Quando eu era criança, na nossa rua morava uma família diferente, eram “os turcos”. Aos olhos da criança que eu era eles tinham uma aparência peculiar e falavam de forma estranha.
Naquela casa moravam muitas pessoas, várias gerações de mulheres que eram grandes, fortes, unidas, divertidas e acolhedoras; a da minha idade chamava-se Sandra e passamos muitos anos juntas brincando na rua e nos quintais da nossa infância.
Elas cozinhavam muito e bem e sempre estávamos por lá, provando aquelas delícias que estavam muito além do nosso arroz com feijão diário.
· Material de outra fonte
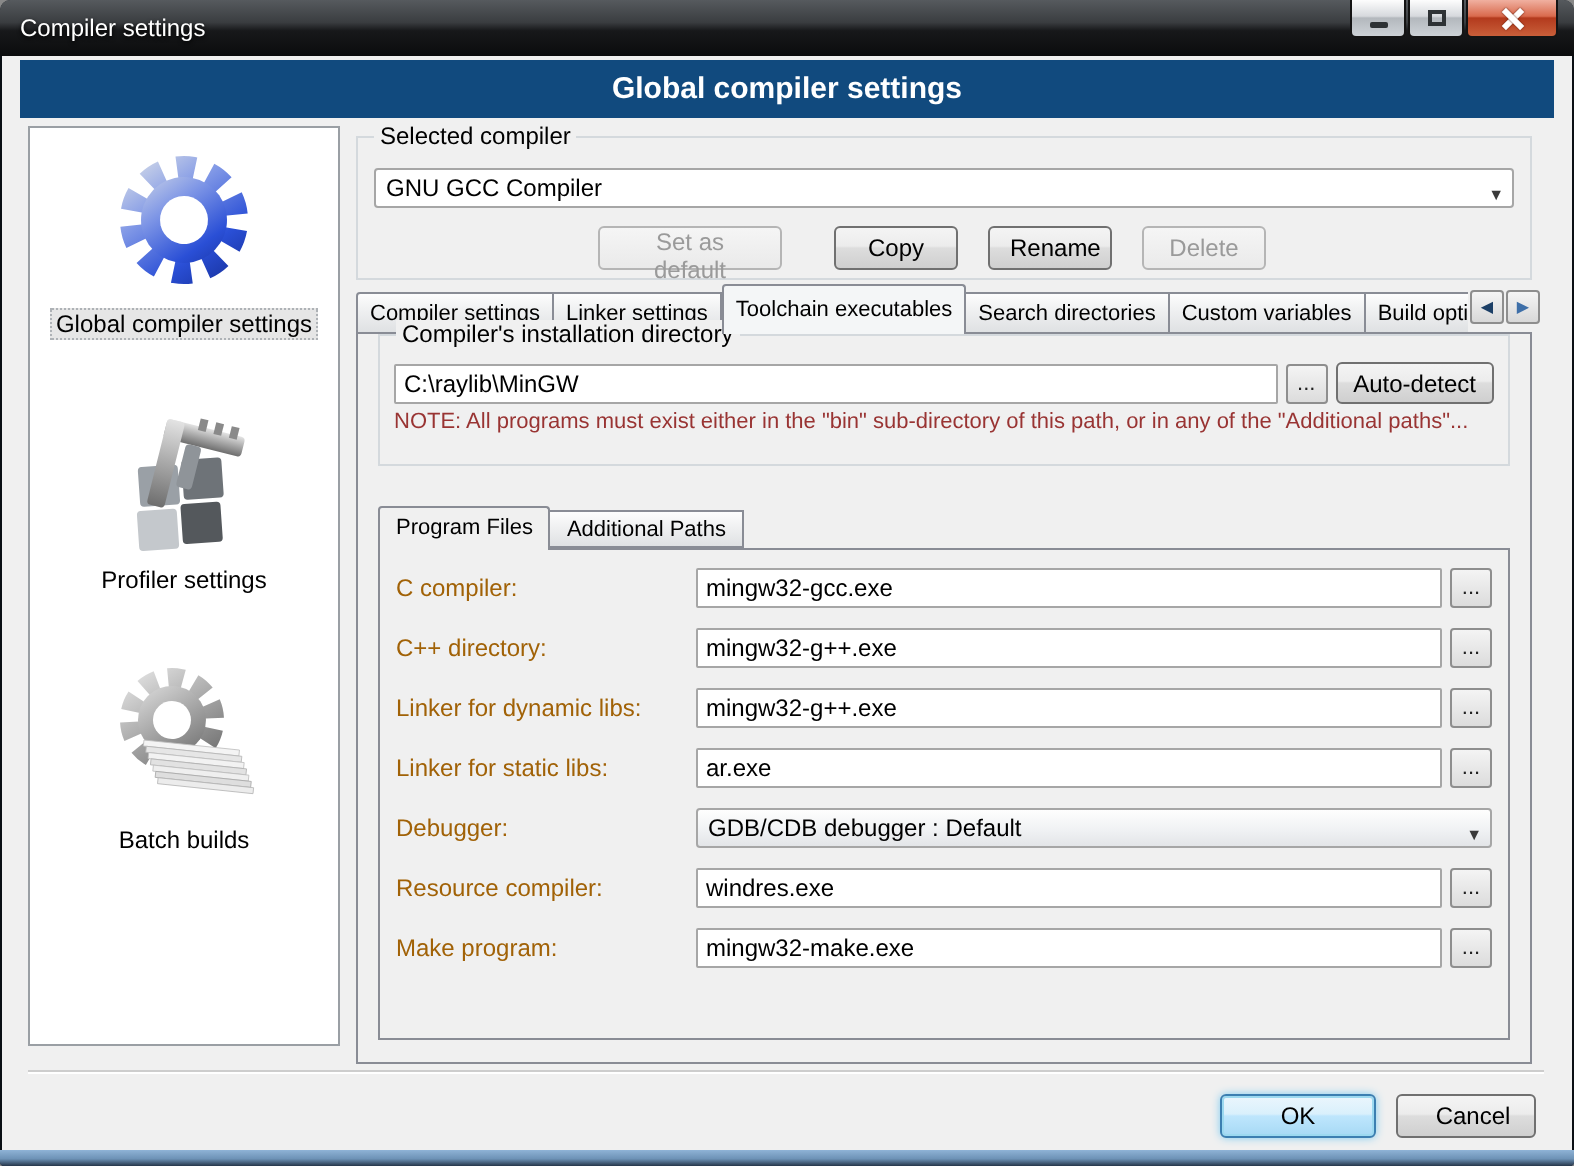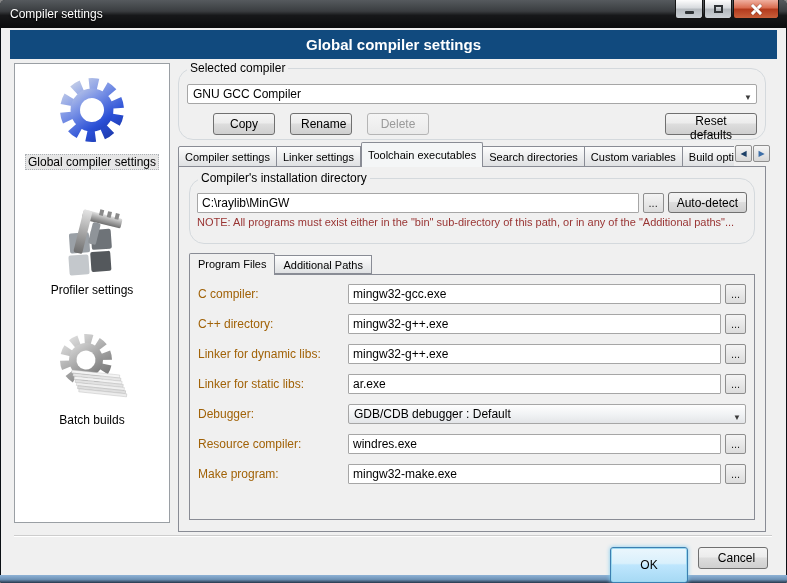--- a/index.html
+++ b/index.html
@@ -65,7 +65,7 @@
   .side-label { font-size:12px; color:#000; margin-top:4px; padding:1px 3px; white-space:nowrap; }
   .side-item.selected .side-label { background:#e6e6e6; border:1px dotted #aeb2b6; padding:0 2px; }
   
-  .groupbox { position:absolute; border:1px solid #d4d9dd; border-radius:15px; }
+  .groupbox { position:absolute; border:1px solid #d4d9dd; border-radius:0; }
   .legend {
     position:absolute; top:-8px; left:8px; background:#f0f0f0;
     font-size:12px; color:#000; padding:0 3px; white-space:nowrap;

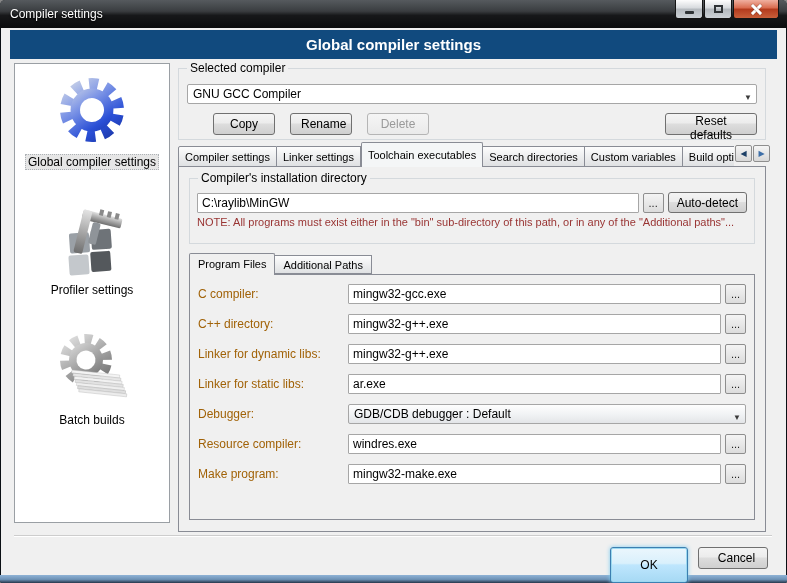--- a/index.html
+++ b/index.html
@@ -286,6 +286,7 @@
         <span class="arrow">▼</span>
       </div>
       <div class="btnrow">
+        <button class="btn disabled w-sad">Set as default</button>
         <button class="btn w-std gap24">Copy</button>
         <button class="btn w-std gap3">Rename</button>
         <button class="btn disabled w-std gap3">Delete</button>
Muitos anos depois descobri que não eram turcos, mas sírios.
Assim percebo hoje que passei minha infância com a Siria em frente de casa, era só atravessar a rua. Quanta coisa aprendi.
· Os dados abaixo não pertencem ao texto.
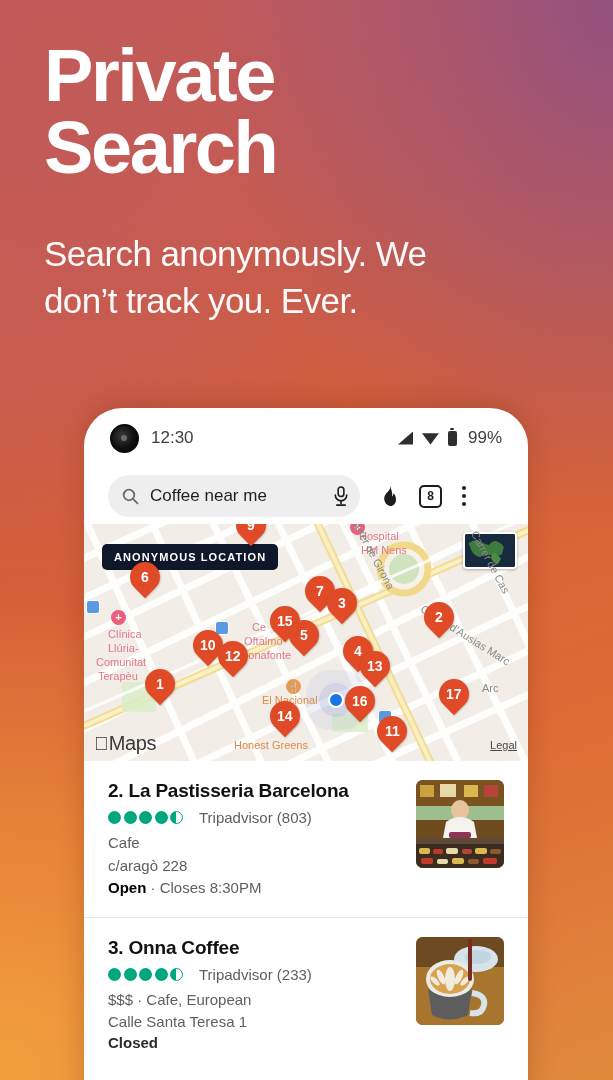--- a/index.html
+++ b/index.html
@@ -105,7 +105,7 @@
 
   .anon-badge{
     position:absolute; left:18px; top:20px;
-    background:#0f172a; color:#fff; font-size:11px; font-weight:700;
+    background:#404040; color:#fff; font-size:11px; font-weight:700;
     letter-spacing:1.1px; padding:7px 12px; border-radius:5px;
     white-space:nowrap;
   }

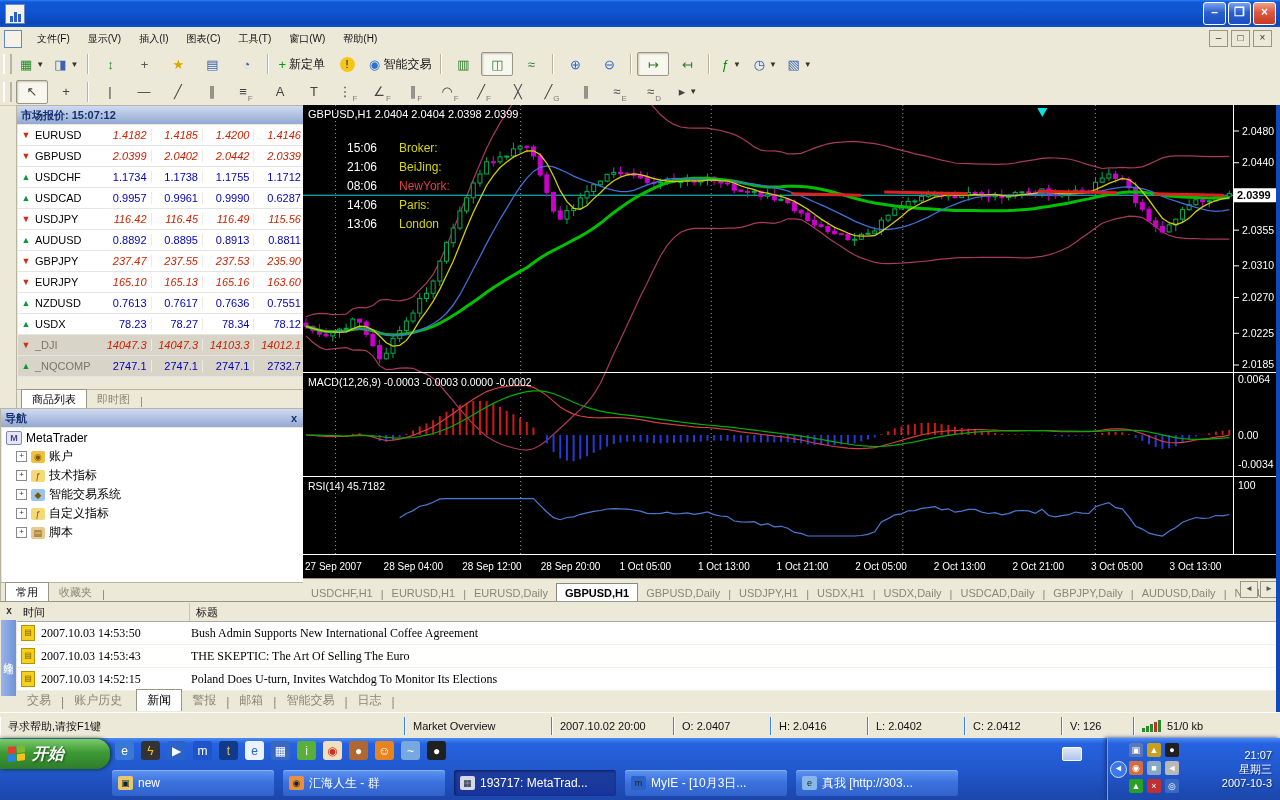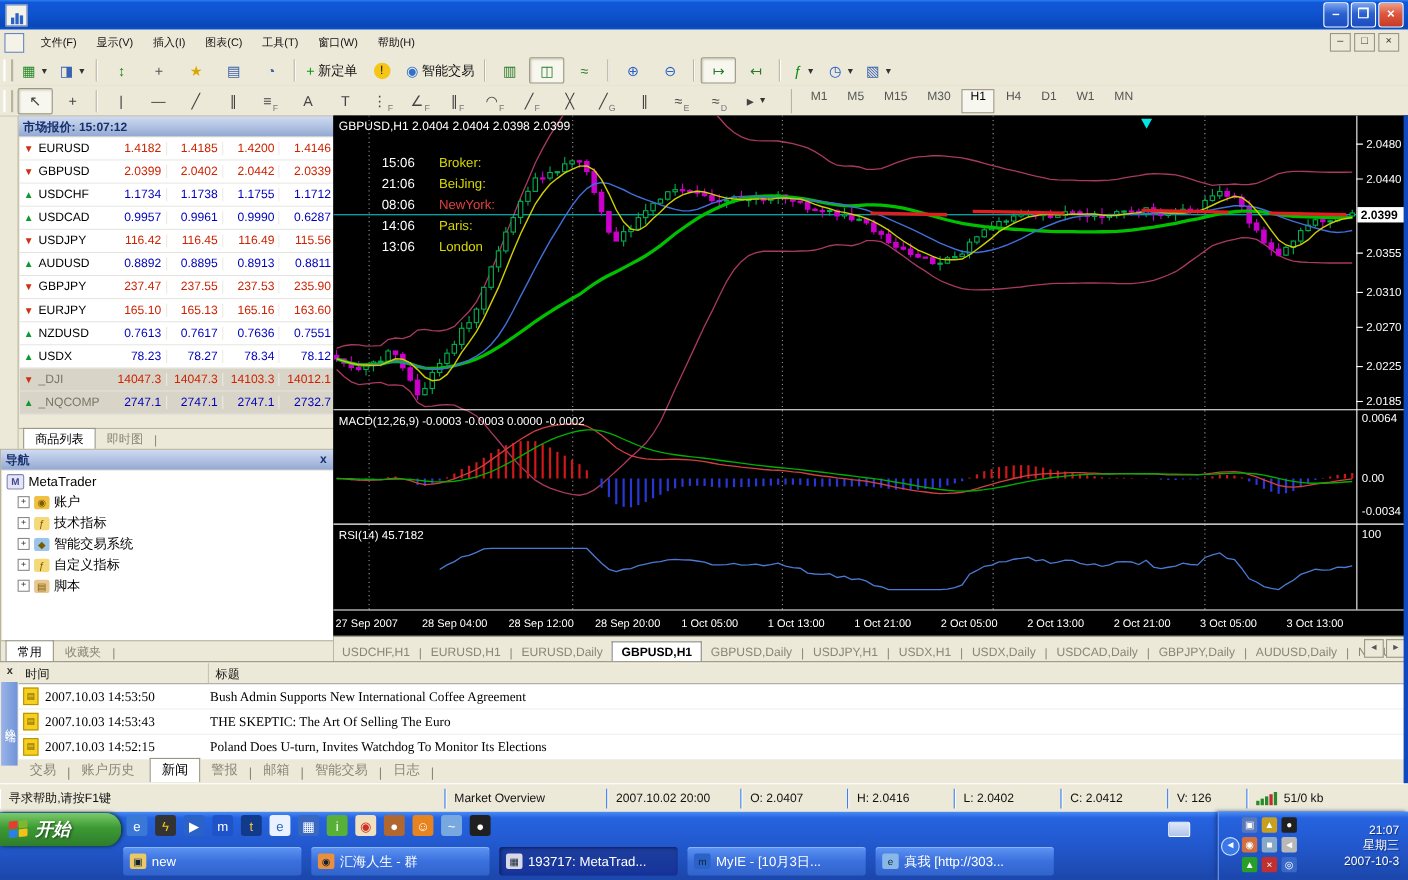--- a/index.html
+++ b/index.html
@@ -325,17 +325,6 @@
     <span class="tbtn">
       <span class="glyph">▸</span>
       <span class="drop">▼</span>
-    </span>
-    <span style="display: flex; margin-left: 14px; border-left: 1px solid rgb(184, 180, 160); padding-left: 8px;">
-      <span class="tfbtn">M1</span>
-      <span class="tfbtn">M5</span>
-      <span class="tfbtn">M15</span>
-      <span class="tfbtn">M30</span>
-      <span class="tfbtn pressed">H1</span>
-      <span class="tfbtn">H4</span>
-      <span class="tfbtn">D1</span>
-      <span class="tfbtn">W1</span>
-      <span class="tfbtn">MN</span>
     </span>
   </div>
Quando vejo o sofrimento desse povo por meio de fotografias penso nestes vizinhos (que não moram lá há vários anos e perdemos o contato) e vejo seus rostos nos corpos naufragados nas praias europeias.
Queria que eles todos tivessem vindo para a rua Espartaco para brincarmos de queimada, comermos esfiha e tomarmos quentão nas festas juninas da vizinhança.